For many years, I have been irritated by Americans describing the United States as a “Christian” nation. In more recent times, that designation, which a slim majority of citizens has always believed to be true and accurate, has caused increasing friction with religious and non-religious minorities, such as Muslims (not to mention the Anti-Semitism that has pervaded our society since the beginning).

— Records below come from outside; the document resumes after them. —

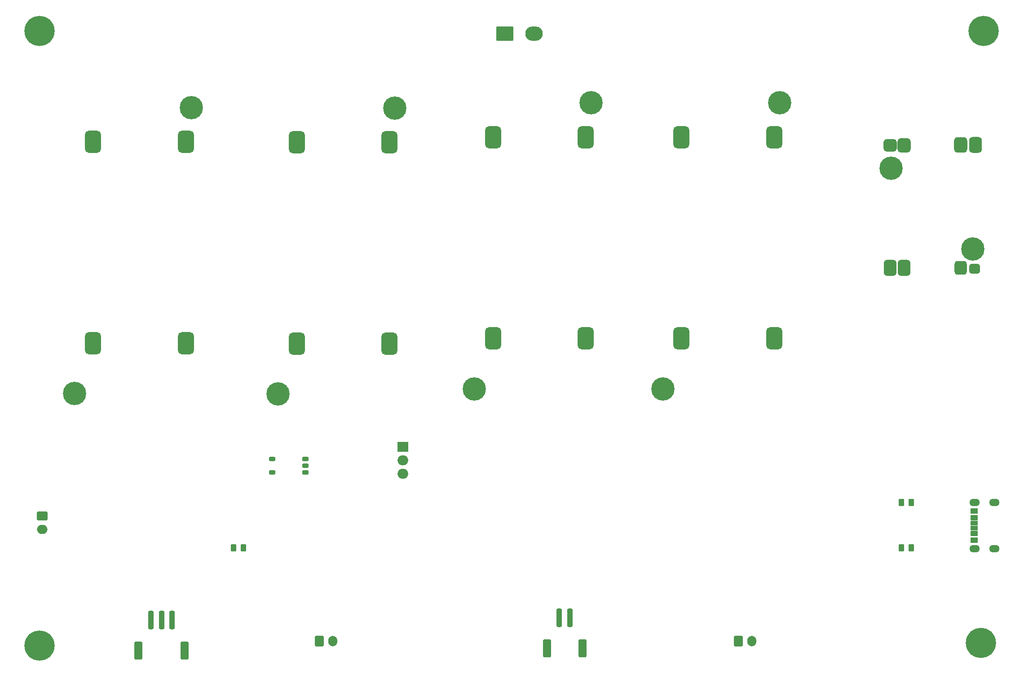
<source format=gbr>
%TF.GenerationSoftware,KiCad,Pcbnew,9.0.2*%
%TF.CreationDate,2026-02-24T05:03:32-05:00*%
%TF.ProjectId,PowerDistro_New,506f7765-7244-4697-9374-726f5f4e6577,rev?*%
%TF.SameCoordinates,Original*%
%TF.FileFunction,Soldermask,Top*%
%TF.FilePolarity,Negative*%
%FSLAX46Y46*%
G04 Gerber Fmt 4.6, Leading zero omitted, Abs format (unit mm)*
G04 Created by KiCad (PCBNEW 9.0.2) date 2026-02-24 05:03:32*
%MOMM*%
%LPD*%
G01*
G04 APERTURE LIST*
G04 Aperture macros list*
%AMRoundRect*
0 Rectangle with rounded corners*
0 $1 Rounding radius*
0 $2 $3 $4 $5 $6 $7 $8 $9 X,Y pos of 4 corners*
0 Add a 4 corners polygon primitive as box body*
4,1,4,$2,$3,$4,$5,$6,$7,$8,$9,$2,$3,0*
0 Add four circle primitives for the rounded corners*
1,1,$1+$1,$2,$3*
1,1,$1+$1,$4,$5*
1,1,$1+$1,$6,$7*
1,1,$1+$1,$8,$9*
0 Add four rect primitives between the rounded corners*
20,1,$1+$1,$2,$3,$4,$5,0*
20,1,$1+$1,$4,$5,$6,$7,0*
20,1,$1+$1,$6,$7,$8,$9,0*
20,1,$1+$1,$8,$9,$2,$3,0*%
G04 Aperture macros list end*
%ADD10C,5.700000*%
%ADD11C,4.400000*%
%ADD12RoundRect,0.750000X-0.750000X-1.350000X0.750000X-1.350000X0.750000X1.350000X-0.750000X1.350000X0*%
%ADD13RoundRect,0.250000X-0.262500X-0.450000X0.262500X-0.450000X0.262500X0.450000X-0.262500X0.450000X0*%
%ADD14RoundRect,0.250000X0.262500X0.450000X-0.262500X0.450000X-0.262500X-0.450000X0.262500X-0.450000X0*%
%ADD15RoundRect,0.250000X-0.250000X-1.500000X0.250000X-1.500000X0.250000X1.500000X-0.250000X1.500000X0*%
%ADD16RoundRect,0.250001X-0.499999X-1.449999X0.499999X-1.449999X0.499999X1.449999X-0.499999X1.449999X0*%
%ADD17RoundRect,0.250000X-0.750000X0.600000X-0.750000X-0.600000X0.750000X-0.600000X0.750000X0.600000X0*%
%ADD18O,2.000000X1.700000*%
%ADD19R,2.000000X1.905000*%
%ADD20O,2.000000X1.905000*%
%ADD21RoundRect,0.102000X0.600000X-0.350000X0.600000X0.350000X-0.600000X0.350000X-0.600000X-0.350000X0*%
%ADD22RoundRect,0.102000X0.600000X-0.380000X0.600000X0.380000X-0.600000X0.380000X-0.600000X-0.380000X0*%
%ADD23RoundRect,0.102000X0.600000X-0.400000X0.600000X0.400000X-0.600000X0.400000X-0.600000X-0.400000X0*%
%ADD24O,1.954000X1.354000*%
%ADD25RoundRect,0.200000X-0.400000X-0.200000X0.400000X-0.200000X0.400000X0.200000X-0.400000X0.200000X0*%
%ADD26RoundRect,0.250000X-0.600000X-0.750000X0.600000X-0.750000X0.600000X0.750000X-0.600000X0.750000X0*%
%ADD27O,1.700000X2.000000*%
%ADD28RoundRect,0.622531X0.622530X0.731488X-0.622530X0.731488X-0.622530X-0.731488X0.622530X-0.731488X0*%
%ADD29RoundRect,0.586573X0.662391X0.586572X-0.662391X0.586572X-0.662391X-0.586572X0.662391X-0.586572X0*%
%ADD30RoundRect,0.613124X0.613124X0.869641X-0.613124X0.869641X-0.613124X-0.869641X0.613124X-0.869641X0*%
%ADD31RoundRect,0.617688X0.617688X0.858291X-0.617688X0.858291X-0.617688X-0.858291X0.617688X-0.858291X0*%
%ADD32RoundRect,0.607686X0.607686X0.896286X-0.607686X0.896286X-0.607686X-0.896286X0.607686X-0.896286X0*%
%ADD33RoundRect,0.608932X0.608932X0.895039X-0.608932X0.895039X-0.608932X-0.895039X0.608932X-0.895039X0*%
%ADD34RoundRect,0.470000X0.551402X0.470000X-0.551402X0.470000X-0.551402X-0.470000X0.551402X-0.470000X0*%
%ADD35RoundRect,0.585701X0.585701X0.723217X-0.585701X0.723217X-0.585701X-0.723217X0.585701X-0.723217X0*%
%ADD36RoundRect,0.250001X1.399999X-1.099999X1.399999X1.099999X-1.399999X1.099999X-1.399999X-1.099999X0*%
%ADD37O,3.300000X2.700000*%
G04 APERTURE END LIST*
D10*
%TO.C,H3*%
X16000000Y-132000000D03*
%TD*%
D11*
%TO.C,U3*%
X155500000Y-29500000D03*
D12*
X154500000Y-36000000D03*
D11*
X133500000Y-83500000D03*
D12*
X137000000Y-36000000D03*
X154500000Y-74000000D03*
X137000000Y-74000000D03*
%TD*%
D13*
%TO.C,R2*%
X178500000Y-105000000D03*
X180325000Y-105000000D03*
%TD*%
D14*
%TO.C,R3*%
X180325000Y-113500000D03*
X178500000Y-113500000D03*
%TD*%
D15*
%TO.C,J2*%
X114000000Y-126750000D03*
X116000000Y-126750000D03*
D16*
X111650000Y-132500000D03*
X118350000Y-132500000D03*
%TD*%
D17*
%TO.C,J5*%
X16500000Y-107500000D03*
D18*
X16500000Y-110000000D03*
%TD*%
D11*
%TO.C,U1*%
X44587500Y-30412500D03*
D12*
X43587500Y-36912500D03*
D11*
X22587500Y-84412500D03*
D12*
X26087500Y-36912500D03*
X43587500Y-74912500D03*
X26087500Y-74912500D03*
%TD*%
D19*
%TO.C,Q1*%
X84500000Y-94500000D03*
D20*
X84500000Y-97040000D03*
X84500000Y-99580000D03*
%TD*%
D21*
%TO.C,J7*%
X192157500Y-109820000D03*
D22*
X192157500Y-107800000D03*
D23*
X192157500Y-106570000D03*
D21*
X192157500Y-108820000D03*
D22*
X192157500Y-110840000D03*
D23*
X192157500Y-112070000D03*
D24*
X192237500Y-113640000D03*
X192237500Y-105000000D03*
X196037500Y-113640000D03*
X196037500Y-105000000D03*
%TD*%
D11*
%TO.C,U5*%
X120000000Y-29500000D03*
D12*
X119000000Y-36000000D03*
D11*
X98000000Y-83500000D03*
D12*
X101500000Y-36000000D03*
X119000000Y-74000000D03*
X101500000Y-74000000D03*
%TD*%
D25*
%TO.C,U4*%
X59850000Y-96730000D03*
X59850000Y-99270000D03*
X66150000Y-99270000D03*
X66150000Y-98000000D03*
X66150000Y-96730000D03*
%TD*%
D13*
%TO.C,R1*%
X52587500Y-113500000D03*
X54412500Y-113500000D03*
%TD*%
D26*
%TO.C,J6*%
X68750000Y-131150000D03*
D27*
X71250000Y-131150000D03*
%TD*%
D15*
%TO.C,J3*%
X37000000Y-127150000D03*
X39000000Y-127150000D03*
X41000000Y-127150000D03*
D16*
X34650000Y-132900000D03*
X43350000Y-132900000D03*
%TD*%
D10*
%TO.C,H1*%
X16000000Y-16000000D03*
%TD*%
%TO.C,H4*%
X193500000Y-131500000D03*
%TD*%
%TO.C,H2*%
X194000000Y-16000000D03*
%TD*%
D28*
%TO.C,U6*%
X178984156Y-37522799D03*
D29*
X176390131Y-37522799D03*
D11*
X176511148Y-41918656D03*
X191973267Y-57158934D03*
D30*
X192415343Y-37476517D03*
D31*
X189693405Y-37458331D03*
D32*
X178954467Y-60690858D03*
D33*
X176371231Y-60690859D03*
D34*
X192310034Y-60806094D03*
D35*
X189668639Y-60683226D03*
%TD*%
D26*
%TO.C,J4*%
X147750000Y-131150000D03*
D27*
X150250000Y-131150000D03*
%TD*%
D36*
%TO.C,J1*%
X103750000Y-16500000D03*
D37*
X109250000Y-16500000D03*
%TD*%
D11*
%TO.C,U2*%
X83000000Y-30500000D03*
D12*
X82000000Y-37000000D03*
D11*
X61000000Y-84500000D03*
D12*
X64500000Y-37000000D03*
X82000000Y-75000000D03*
X64500000Y-75000000D03*
%TD*%
M02*

</source>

Those who cling most tenaciously to the Christian nation ideal often credit the Founding Fathers with establishing this bastion of Christianity. Having recently read H.W. Brands excellent biography of Ben Franklin (The First American, Anchor Books, 2000), I can state categorically that the man who published Poor Richard’s Almanac never subscribed to the kind of thinking that echoes today among the “God, guns, and guts” crowd.
Over the years, I wondered how Christianity became so thoroughly welded to American nationalism, how God got on our money and into the Pledge of Allegiance. Now, thanks to Princeton history professor Kevin M. Kruse and his op-ed piece published in the Sunday New York Times (3/15/15), I have a much better understanding. Kruse’s article (drawing on his most recent book: One Nation Under God) argues that “back in the 1930s, business leaders found themselves on the defensive. Their public prestige had plummeted with the Great Crash; their private businesses were under attack by Franklin D. Roosevelt’s New Deal from above and labor from below.”
According to Kruse, American business leaders mounted an all-out offensive to win back the hearts and minds of consumers. They took the fight to the courts, statehouses, and even the streets, but they really struck pay dirt when they mounted a PR campaign led by willing ministers of the cloth (the Christian cloth, mind you.) Kruse credits three clergyman in particular–Rev. James Fifield, Rev. Abraham Vereide, and ultimately Rev. Billy Graham– with linking arms with big business–men like J.C. Penney and Harvey Firestone–to convince good Christians that Roosevelt and his cronies were infecting the nation with “creeping socialism.” According to Kruse, Fifield told believers to ignore New Testament warnings about the “corrupting nature of wealth. Instead, he paired Christianity and capitalism against the New Deal’s ‘pagan statism.'”
Fifield, Kruse tells us, grafted capitalism to Christianity with the words “freedom under God.” Rev. Vereide gave us what we know today as national prayer breakfasts where the wealthy and powerful vie to see and be seen, convinced the House and Senate to hold prayer meetings “in order that we might be a God-directed and God-controlled nation,” and began bestowing a Christian blessing on Supreme Court justices. Apparently some justices were more than up for it. Kruse quotes Justice Tom C. Clark as saying, “No country or civilization can last unless it is founded on Christian values.” Graham recruited members of Congress to usher at his evangelistic meetings, held religious services on the Capitol steps and eventually proclaimed: “If I would run for president of the United States today on a platform calling people back to God, back to Christ, back to the Bible, I’d be elected.” So much for religious pluralism in the United States.
Kruse tells us Dwight Eisenhower took Graham’s advice and got elected President. It was during his time in office that Congress added “under God” to the Pledge of Allegiance and “In God We Trust” to stamps and paper money. In 1956, “In God We Trust” was adopted as the official motto of the United States, rendering this secular state, founded by men who were, for the most part, Deists, at best, a Christian nation, all because American capitalists wanted to spruce up their image after ravaging the nation’s economy with speculation that led to the Great Crash and subsequent Great Depression. I suspect the businessmen feel pretty good about the return they got from their investment in Christianity. I’m not sure the rest of the nation, especially those who do not embrace Christianity, would say the same. But at least now, thanks to Prof. Kruse, I understand how we got this way.